Recent reports that President Jacob Zuma has fathered his twentieth child with a woman he is not married to has disturbing implications for the battle against HIV/Aids.
The three basic tenets of HIV prevention, used to great effect in Uganda in the 1990s, is “Abstain”, “Be faithful” and “Use condoms”.
By impregnating a woman he wasn’t married to, it’s clear that President Zuma ignored the ABC of safe sex. In failing to use a condom, he put his wives and other sexual partners at risk of contracting HIV and other sexually transmitted infections.
As president, Jacob Zuma is meant to lead South Africa and set an example. Yet what kind of example is the one he has set in private life?
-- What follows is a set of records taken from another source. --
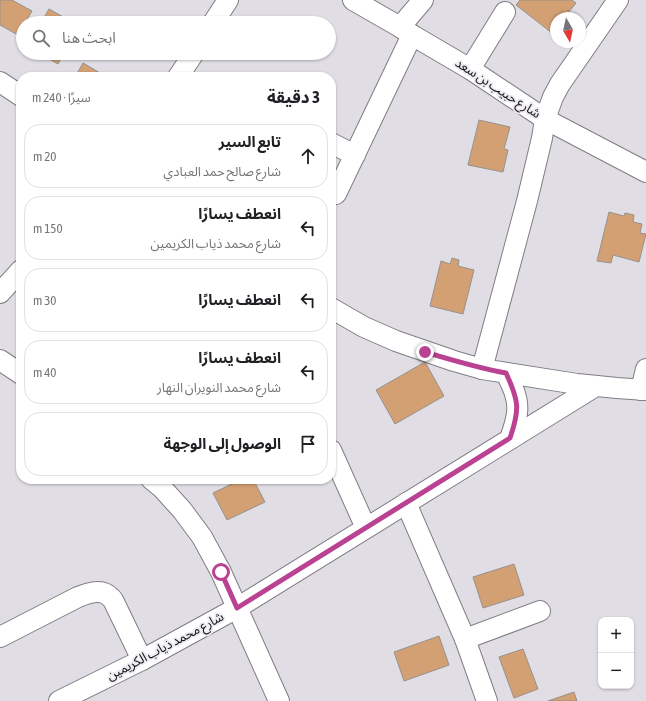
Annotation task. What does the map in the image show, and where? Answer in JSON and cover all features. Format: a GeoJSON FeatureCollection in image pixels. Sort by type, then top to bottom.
{"type":"FeatureCollection","features":[{"type":"Feature","properties":{"kind":"street"},"geometry":{"type":"LineString","coordinates":[[218,16],[228,0]]}},
{"type":"Feature","properties":{"kind":"street","name":"شارع حبيب بن سعد"},"geometry":{"type":"LineString","coordinates":[[353,0],[470,69],[546,119],[646,172]]}},
{"type":"Feature","properties":{"kind":"street"},"geometry":{"type":"LineString","coordinates":[[336,194],[355,154],[406,31],[423,0]]}},
{"type":"Feature","properties":{"kind":"street"},"geometry":{"type":"LineString","coordinates":[[482,368],[527,201],[546,119],[553,97],[560,84],[618,0]]}},
{"type":"Feature","properties":{"kind":"street"},"geometry":{"type":"LineString","coordinates":[[470,69],[505,12]]}},
{"type":"Feature","properties":{"kind":"street"},"geometry":{"type":"LineString","coordinates":[[181,72],[189,60]]}},
{"type":"Feature","properties":{"kind":"street"},"geometry":{"type":"LineString","coordinates":[[0,82],[16,93]]}},
{"type":"Feature","properties":{"kind":"street"},"geometry":{"type":"LineString","coordinates":[[336,145],[355,154]]}},
{"type":"Feature","properties":{"kind":"street"},"geometry":{"type":"LineString","coordinates":[[0,293],[16,275]]}},
{"type":"Feature","properties":{"kind":"street"},"geometry":{"type":"LineString","coordinates":[[336,311],[364,328],[396,341],[454,361],[506,373],[596,386],[644,390],[646,369]]}},
{"type":"Feature","properties":{"kind":"street"},"geometry":{"type":"LineString","coordinates":[[0,360],[16,371]]}},
{"type":"Feature","properties":{"kind":"street"},"geometry":{"type":"LineString","coordinates":[[506,373],[514,389],[517,407],[515,423],[510,438]]}},
{"type":"Feature","properties":{"kind":"street","name":"شارع محمد ذياب الكريمين"},"geometry":{"type":"LineString","coordinates":[[59,701],[142,660],[237,608],[596,386]]}},
{"type":"Feature","properties":{"kind":"street"},"geometry":{"type":"LineString","coordinates":[[336,461],[366,528]]}},
{"type":"Feature","properties":{"kind":"street"},"geometry":{"type":"LineString","coordinates":[[157,484],[182,510],[202,537],[221,572],[279,701]]}},
{"type":"Feature","properties":{"kind":"street"},"geometry":{"type":"LineString","coordinates":[[406,503],[465,639],[487,701]]}},
{"type":"Feature","properties":{"kind":"street"},"geometry":{"type":"LineString","coordinates":[[0,637],[78,597],[90,592],[104,593],[114,602],[142,660]]}},
{"type":"Feature","properties":{"kind":"street"},"geometry":{"type":"LineString","coordinates":[[465,639],[540,611]]}},
{"type":"Feature","properties":{"kind":"building"},"geometry":{"type":"Polygon","coordinates":[[[0,0],[12,0],[32,11],[29,16],[16,16],[16,34],[0,25],[0,0]]]}},
{"type":"Feature","properties":{"kind":"building"},"geometry":{"type":"Polygon","coordinates":[[[520,0],[572,0],[576,3],[569,12],[550,12],[550,31],[516,5],[520,0]]]}},
{"type":"Feature","properties":{"kind":"building"},"geometry":{"type":"Polygon","coordinates":[[[49,9],[62,16],[45,16],[49,9]]]}},
{"type":"Feature","properties":{"kind":"building"},"geometry":{"type":"Polygon","coordinates":[[[51,60],[60,60],[58,64],[51,60]]]}},
{"type":"Feature","properties":{"kind":"building"},"geometry":{"type":"Polygon","coordinates":[[[83,63],[98,72],[78,72],[83,63]]]}},
{"type":"Feature","properties":{"kind":"building"},"geometry":{"type":"Polygon","coordinates":[[[479,120],[510,127],[504,149],[508,150],[503,172],[468,165],[479,120]]]}},
{"type":"Feature","properties":{"kind":"building"},"geometry":{"type":"Polygon","coordinates":[[[609,212],[624,216],[625,213],[634,215],[633,222],[642,224],[640,233],[646,234],[639,262],[613,255],[611,263],[597,261],[609,212]]]}},
{"type":"Feature","properties":{"kind":"building"},"geometry":{"type":"Polygon","coordinates":[[[452,258],[459,260],[458,266],[474,270],[463,314],[430,306],[441,261],[450,264],[452,258]]]}},
{"type":"Feature","properties":{"kind":"building"},"geometry":{"type":"Polygon","coordinates":[[[425,362],[444,396],[395,424],[376,390],[425,362]]]}},
{"type":"Feature","properties":{"kind":"building"},"geometry":{"type":"Polygon","coordinates":[[[232,484],[256,484],[265,502],[227,520],[213,493],[232,484]]]}},
{"type":"Feature","properties":{"kind":"building"},"geometry":{"type":"Polygon","coordinates":[[[514,564],[524,595],[483,608],[473,577],[514,564]]]}},
{"type":"Feature","properties":{"kind":"building"},"geometry":{"type":"Polygon","coordinates":[[[439,636],[449,665],[404,681],[394,652],[439,636]]]}},
{"type":"Feature","properties":{"kind":"building"},"geometry":{"type":"Polygon","coordinates":[[[523,649],[538,689],[514,698],[499,657],[523,649]]]}},
{"type":"Feature","properties":{"kind":"building"},"geometry":{"type":"Polygon","coordinates":[[[574,692],[577,701],[548,701],[574,692]]]}},
{"type":"Feature","properties":{"kind":"route"},"geometry":{"type":"LineString","coordinates":[[221,572],[237,608],[510,438],[515,423],[517,402],[514,389],[506,373],[454,361],[425,352]]}}]}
His actions effectively communicate that it’s fine to sleep around – and without even bothering to use protection. As Business Day pointed out on Thursday, “If he finds it impossible to follow the safe-sex guidelines that the government he leads has been trying to sell to the country’s youth, why should they?”
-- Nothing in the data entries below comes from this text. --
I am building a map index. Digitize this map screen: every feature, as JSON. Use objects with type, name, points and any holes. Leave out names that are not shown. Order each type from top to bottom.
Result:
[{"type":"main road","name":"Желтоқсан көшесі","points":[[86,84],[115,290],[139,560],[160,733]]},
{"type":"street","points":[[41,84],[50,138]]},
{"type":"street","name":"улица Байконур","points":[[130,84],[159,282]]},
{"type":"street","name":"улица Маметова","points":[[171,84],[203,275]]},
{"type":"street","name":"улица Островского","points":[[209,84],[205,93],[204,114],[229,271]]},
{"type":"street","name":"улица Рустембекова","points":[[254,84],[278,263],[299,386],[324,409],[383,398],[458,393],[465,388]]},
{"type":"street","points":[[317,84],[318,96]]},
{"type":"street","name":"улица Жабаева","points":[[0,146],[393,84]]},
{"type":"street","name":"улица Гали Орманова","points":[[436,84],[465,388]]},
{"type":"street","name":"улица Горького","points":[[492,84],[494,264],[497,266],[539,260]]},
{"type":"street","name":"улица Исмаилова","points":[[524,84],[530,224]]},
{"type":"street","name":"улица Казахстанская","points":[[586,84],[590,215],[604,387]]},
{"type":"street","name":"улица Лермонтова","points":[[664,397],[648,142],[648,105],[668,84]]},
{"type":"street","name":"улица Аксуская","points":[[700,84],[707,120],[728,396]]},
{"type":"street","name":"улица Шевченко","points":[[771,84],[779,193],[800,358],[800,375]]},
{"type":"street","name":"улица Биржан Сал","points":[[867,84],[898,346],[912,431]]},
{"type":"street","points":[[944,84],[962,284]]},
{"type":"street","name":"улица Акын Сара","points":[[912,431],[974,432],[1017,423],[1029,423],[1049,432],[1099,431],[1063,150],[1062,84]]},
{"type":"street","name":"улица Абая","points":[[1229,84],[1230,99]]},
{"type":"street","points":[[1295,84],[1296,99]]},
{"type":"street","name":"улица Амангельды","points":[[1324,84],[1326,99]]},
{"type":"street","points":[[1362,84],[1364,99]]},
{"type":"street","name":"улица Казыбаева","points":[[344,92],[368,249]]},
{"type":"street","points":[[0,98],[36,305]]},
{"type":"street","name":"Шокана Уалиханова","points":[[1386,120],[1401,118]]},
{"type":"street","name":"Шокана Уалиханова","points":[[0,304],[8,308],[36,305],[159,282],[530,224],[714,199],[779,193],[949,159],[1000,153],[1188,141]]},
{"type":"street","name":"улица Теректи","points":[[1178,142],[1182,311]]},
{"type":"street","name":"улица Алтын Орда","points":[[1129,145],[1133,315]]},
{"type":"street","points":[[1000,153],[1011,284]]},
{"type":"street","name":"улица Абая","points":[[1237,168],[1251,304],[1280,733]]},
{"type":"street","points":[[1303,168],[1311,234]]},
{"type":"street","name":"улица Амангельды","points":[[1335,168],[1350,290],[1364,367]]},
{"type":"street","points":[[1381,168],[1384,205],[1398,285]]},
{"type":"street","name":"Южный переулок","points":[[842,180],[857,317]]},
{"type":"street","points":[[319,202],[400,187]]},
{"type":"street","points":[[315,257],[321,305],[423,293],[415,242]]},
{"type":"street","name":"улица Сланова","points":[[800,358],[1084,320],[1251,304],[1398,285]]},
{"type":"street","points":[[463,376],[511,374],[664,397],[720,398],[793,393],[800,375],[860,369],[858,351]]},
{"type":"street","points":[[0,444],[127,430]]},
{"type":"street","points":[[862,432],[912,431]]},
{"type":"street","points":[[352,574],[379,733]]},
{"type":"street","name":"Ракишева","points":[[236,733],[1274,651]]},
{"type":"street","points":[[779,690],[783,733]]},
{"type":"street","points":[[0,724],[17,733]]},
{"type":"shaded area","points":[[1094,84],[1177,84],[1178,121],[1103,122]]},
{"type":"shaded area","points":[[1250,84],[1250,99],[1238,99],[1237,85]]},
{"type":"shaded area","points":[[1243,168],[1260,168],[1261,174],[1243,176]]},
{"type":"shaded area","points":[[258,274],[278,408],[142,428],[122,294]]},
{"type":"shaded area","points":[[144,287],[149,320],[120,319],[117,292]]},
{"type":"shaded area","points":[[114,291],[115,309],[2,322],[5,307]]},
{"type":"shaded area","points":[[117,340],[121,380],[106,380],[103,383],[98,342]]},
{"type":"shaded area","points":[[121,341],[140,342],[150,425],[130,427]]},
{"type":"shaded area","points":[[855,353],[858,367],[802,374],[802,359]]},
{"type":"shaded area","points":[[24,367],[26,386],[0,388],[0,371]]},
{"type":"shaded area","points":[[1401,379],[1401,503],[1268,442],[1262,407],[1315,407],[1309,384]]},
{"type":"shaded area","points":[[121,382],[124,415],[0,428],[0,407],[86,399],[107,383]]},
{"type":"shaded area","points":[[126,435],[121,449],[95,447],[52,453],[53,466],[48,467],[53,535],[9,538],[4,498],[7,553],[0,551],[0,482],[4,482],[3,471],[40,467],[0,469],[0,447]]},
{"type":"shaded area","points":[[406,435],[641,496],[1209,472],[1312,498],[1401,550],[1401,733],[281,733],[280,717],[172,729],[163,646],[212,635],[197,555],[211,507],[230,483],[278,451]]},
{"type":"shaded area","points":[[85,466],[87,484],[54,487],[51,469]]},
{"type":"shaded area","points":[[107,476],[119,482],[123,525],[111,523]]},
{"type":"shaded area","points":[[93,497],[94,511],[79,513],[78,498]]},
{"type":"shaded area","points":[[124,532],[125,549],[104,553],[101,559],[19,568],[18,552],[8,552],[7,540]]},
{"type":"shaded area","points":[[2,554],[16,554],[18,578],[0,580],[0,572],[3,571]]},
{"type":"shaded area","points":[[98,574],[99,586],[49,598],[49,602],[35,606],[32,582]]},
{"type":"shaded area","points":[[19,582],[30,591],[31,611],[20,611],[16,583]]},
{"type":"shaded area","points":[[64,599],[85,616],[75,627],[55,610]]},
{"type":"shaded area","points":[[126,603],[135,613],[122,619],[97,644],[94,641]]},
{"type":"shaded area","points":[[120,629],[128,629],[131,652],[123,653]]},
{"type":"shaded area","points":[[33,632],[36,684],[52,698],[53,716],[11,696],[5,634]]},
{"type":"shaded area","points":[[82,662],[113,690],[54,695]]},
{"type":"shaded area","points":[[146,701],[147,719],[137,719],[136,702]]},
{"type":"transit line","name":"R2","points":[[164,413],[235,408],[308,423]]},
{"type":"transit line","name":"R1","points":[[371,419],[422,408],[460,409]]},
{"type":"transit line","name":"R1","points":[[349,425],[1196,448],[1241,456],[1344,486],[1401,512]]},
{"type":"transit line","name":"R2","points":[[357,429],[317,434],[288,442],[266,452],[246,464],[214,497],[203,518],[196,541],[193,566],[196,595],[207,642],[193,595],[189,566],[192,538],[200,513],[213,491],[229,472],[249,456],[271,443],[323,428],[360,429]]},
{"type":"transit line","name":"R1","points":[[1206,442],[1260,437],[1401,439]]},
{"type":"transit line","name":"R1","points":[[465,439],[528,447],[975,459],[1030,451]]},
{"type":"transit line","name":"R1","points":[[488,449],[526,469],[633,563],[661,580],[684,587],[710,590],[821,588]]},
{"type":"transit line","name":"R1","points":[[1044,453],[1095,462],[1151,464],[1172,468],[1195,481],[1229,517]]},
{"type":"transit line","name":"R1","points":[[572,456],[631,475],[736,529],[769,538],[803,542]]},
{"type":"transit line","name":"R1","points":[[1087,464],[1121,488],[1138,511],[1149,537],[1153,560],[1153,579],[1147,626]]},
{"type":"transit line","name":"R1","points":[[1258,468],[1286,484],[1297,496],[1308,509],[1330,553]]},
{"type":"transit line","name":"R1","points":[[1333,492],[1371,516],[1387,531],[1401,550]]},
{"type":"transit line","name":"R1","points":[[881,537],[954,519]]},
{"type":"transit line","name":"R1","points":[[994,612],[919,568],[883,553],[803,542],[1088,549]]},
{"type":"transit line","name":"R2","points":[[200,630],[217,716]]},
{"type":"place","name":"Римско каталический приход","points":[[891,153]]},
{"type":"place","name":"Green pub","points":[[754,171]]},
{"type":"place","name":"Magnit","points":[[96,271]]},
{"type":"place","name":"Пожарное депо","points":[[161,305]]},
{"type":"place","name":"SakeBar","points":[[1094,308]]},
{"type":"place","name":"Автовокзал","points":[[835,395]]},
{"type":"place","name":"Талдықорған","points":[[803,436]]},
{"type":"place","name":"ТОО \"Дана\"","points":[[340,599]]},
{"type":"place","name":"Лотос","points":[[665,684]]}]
In a statement released on 3 February, Zuma said, “It is mischievous to argue that I have changed or undermined government’s stance on the HIV and AIDS campaign. I will not compromise on the campaign. Rather we will intensify our efforts to promote prevention, treatment, research and the fight against the stigma, attached to the epidemic.”
These comments are hugely worrying because they show that the president cannot grasp the impact of his behaviour and the kind of example it sets. The HIV pandemic is one of South Africa’s greatest tragedies and a mammoth challenge that, as a nation, we have to solve. We cannot conquer it without leadership. We cannot fight it without safe sex. If South Africans follow Zuma’s cavalier approach to sex, then our horrifying HIV infection rates will continue, and the disease will continue to ravage this country.
The spread of HIV – and its resulting impact on the people who have contracted the virus – has been devastating South Africa for over a decade. I am therefore quite bewildered as to why Zuma would still appear to hold contempt for safe sex. Does a condom ruin his sexual experience? Is it culturally inappropriate or unmanly to wear one? Or does the president get a thrill out of playing a game of sexual Russian roulette?
Whatever the reasons, President Zuma’s behaviour is simply inexcusable. The man did not have to become president; but, as the holder of that office, it is time he accept the responsibility that comes with it.
In his statement on the third, he said, “I said during World Aids Day that we must all take personal responsibility for our actions. I have done so. I have done the necessary cultural imperatives in a situation of this nature, for example the formal acknowledgement of paternity and responsibility, including the payment of inhlawulo to the family.”
But the president has not, in fact, taken responsibility for what he has done. He has not, because he has failed to acknowledge that he erred in failing to be faithful and in failing to conduct safe sex.
As a leader, Zuma owes it to South Africa to publicly admit that he has made a mistake and that his behaviour was dangerous and wrong. He must also ensure that in future his sexual behaviour does not contradict the painstaking efforts being made to encourage young South Africans to use protection during sex and be loyal to their sexual partners.
And if President Zuma is unable to do that, he should resign and retreat from public life. That way his sexual life is less likely to endanger the millions who look to their president to set an example.